To Remodel or Not To Remodel?
Keeping up a home for 30 years may cost you up to four times its purchase price. Is it smarter just to buy another home every 10 years? Here’s how to decide.
Americans love (or say they love) to remodel
There are, of course, plenty of people who are happy with their renovations, and remodeling is certainly a thriving business. Americans spent $233 billion last year fixing up their homes, according to Harvard University’s Joint Center for Housing Studies, and the boom shows no signs of slowing.
For many people, though, moving is the simpler, less expensive and certainly less stressful option.
At first glance, there seem to be plenty of cost advantages to staying put and renovating. If home prices are accelerating rapidly in your area, you may be able to add on for less than it would cost you to buy a bigger home.
You also avoid the considerable costs of selling your home, buying a new one and moving, which can drain away 10% or more of the value of your home each time you change abodes.
Does buying and staying really pay off?
In fact, the conventional wisdom about building wealth is that the fewer times you move in your lifetime, the better.

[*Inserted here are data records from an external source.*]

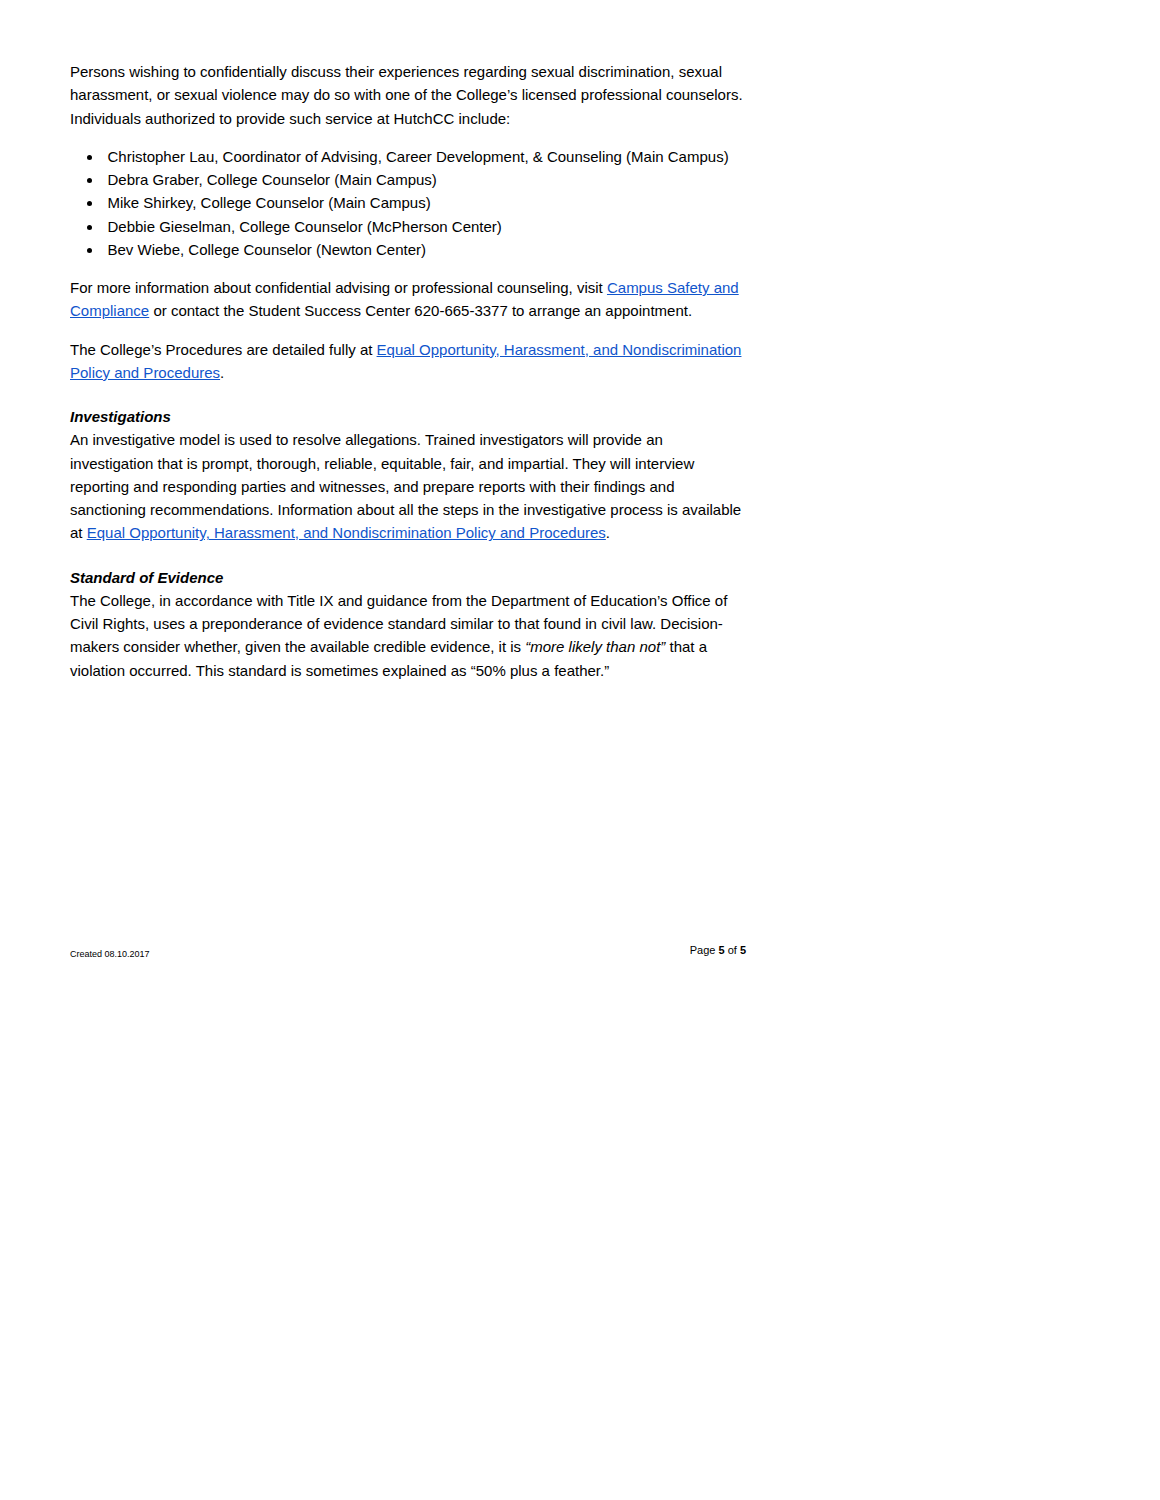Persons wishing to confidentially discuss their experiences regarding sexual discrimination, sexual harassment, or sexual violence may do so with one of the College’s licensed professional counselors. Individuals authorized to provide such service at HutchCC include:
Christopher Lau, Coordinator of Advising, Career Development, & Counseling (Main Campus)
Debra Graber, College Counselor (Main Campus)
Mike Shirkey, College Counselor (Main Campus)
Debbie Gieselman, College Counselor (McPherson Center)
Bev Wiebe, College Counselor (Newton Center)
For more information about confidential advising or professional counseling, visit Campus Safety and Compliance or contact the Student Success Center 620-665-3377 to arrange an appointment.
The College’s Procedures are detailed fully at Equal Opportunity, Harassment, and Nondiscrimination Policy and Procedures.
Investigations
An investigative model is used to resolve allegations. Trained investigators will provide an investigation that is prompt, thorough, reliable, equitable, fair, and impartial. They will interview reporting and responding parties and witnesses, and prepare reports with their findings and sanctioning recommendations. Information about all the steps in the investigative process is available at Equal Opportunity, Harassment, and Nondiscrimination Policy and Procedures.
Standard of Evidence
The College, in accordance with Title IX and guidance from the Department of Education’s Office of Civil Rights, uses a preponderance of evidence standard similar to that found in civil law. Decision-makers consider whether, given the available credible evidence, it is “more likely than not” that a violation occurred. This standard is sometimes explained as “50% plus a feather.”
Page 5 of 5
Created 08.10.2017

Let’s say you have two homebuyers, each starting out with a $100,000 home. The first buyer stays put for 30 years, while the second moves up to a bigger, more expensive house every 10 years.
As you can see, the move-up buyer can wind up with a much more valuable home. But this buyer also paid more over the years in monthly mortgage payments, and he still has 20 years left on his final loan. Factor in those two things, and the buy-and-hold homeowner seems to come out ahead.
This example assumes each home is financed with a 6% 30-year loan and that all homes appreciate by 6% a year. Any equity, minus selling and moving costs, is applied to the next house.
Our example doesn’t factor in the higher utility, insurance and property tax payments our move-up buyer would have to make. And our buy-and-holder might be even further ahead if she invested an amount equal to the difference between the mortgage payments she was making and those she would have made on a more expensive house.
Some expenses this equation doesn’t consider, though, are the costs of maintenance, repairs and updates. These are far more than most homeowners realize.
What are the real costs involved?
Getting a handle on costs may be one of the toughest parts of any move vs. remodel decision, largely because renovations can be hard to predict. Once you tear into a wall or start excavating, who knows what you’ll find? An architect can help give you a ballpark on a remodel, and she may even point out some ways to save money.
But for the real scoop, you’ll need to get detailed quotes from a few contractors or builders who do work of the same type and quality that you want.
Remodeling veterans recommend building in a safety net by adding 10% to 20% to whatever estimates contractors give you. Then consider:
* The out-of-pocket costs of construction (any savings or other funds you plan to devote to the cause).
* The cost of any financing (usually your monthly payments multiplied by the time you plan to remain in the house).
* If you’re adding on rather than renovating, the cost of higher utility bills, bigger homeowner’s insurance premiums and greater property taxes from your additional space.
When computing the costs of moving, consider:
* Real estate commissions, closing costs and moving, which typically equal 10% or more of the house you’re selling.
* The cost of the new, presumably bigger mortgage, multiplied by however long you plan to be in the house.
* The cost of higher utility bills, bigger homeowners insurance premiums and greater property taxes over the same period.
* Any new furniture, window treatments, landscaping or other the years.